*Entries provided:*
····················
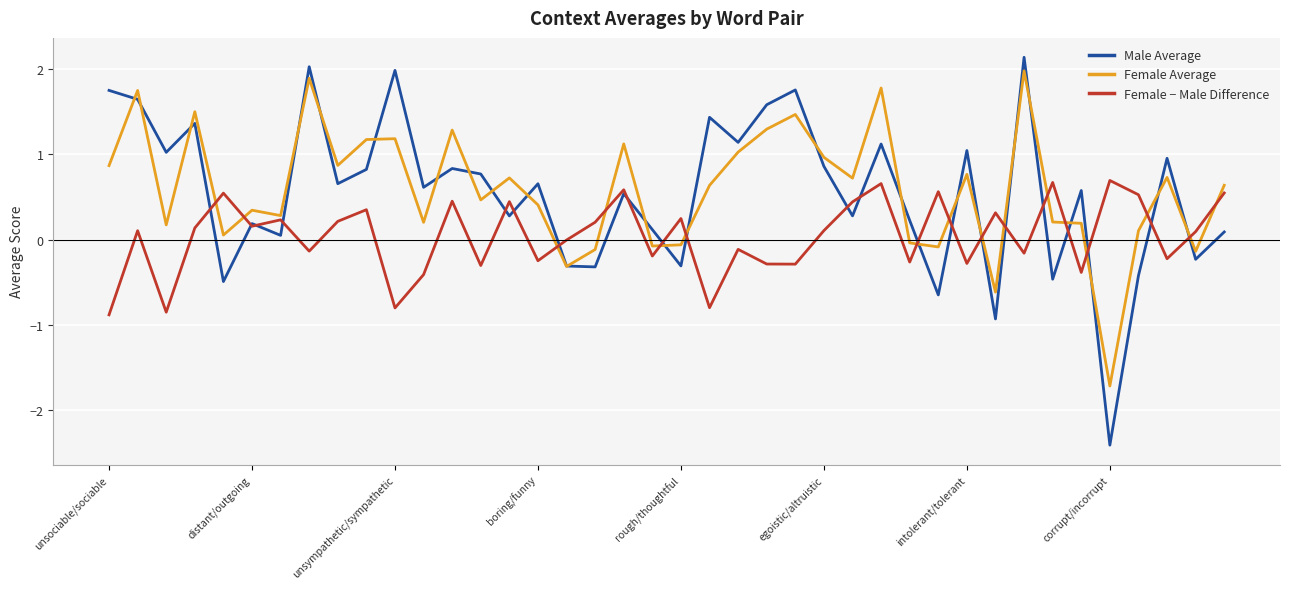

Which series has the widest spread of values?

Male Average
····················
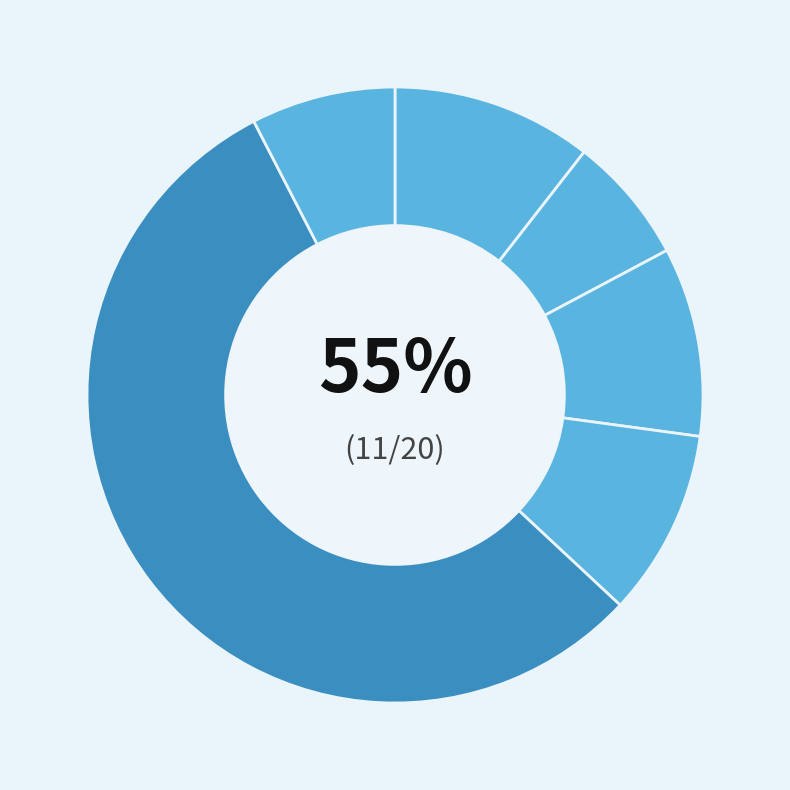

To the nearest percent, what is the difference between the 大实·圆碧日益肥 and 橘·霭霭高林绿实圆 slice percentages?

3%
····················
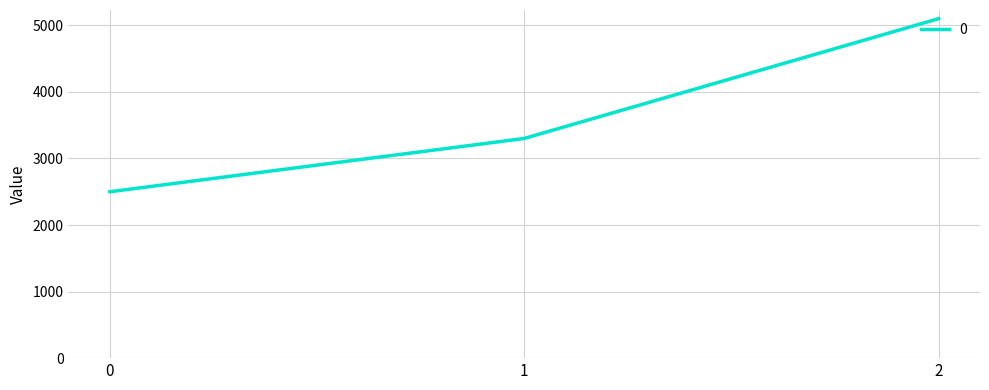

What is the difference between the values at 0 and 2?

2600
····················
*What to work on:* Select every line in the items above that contains the word "values", and copy each of those lines in full.

*Solution to this exercise:*
Which series has the widest spread of values?
What is the difference between the values at 0 and 2?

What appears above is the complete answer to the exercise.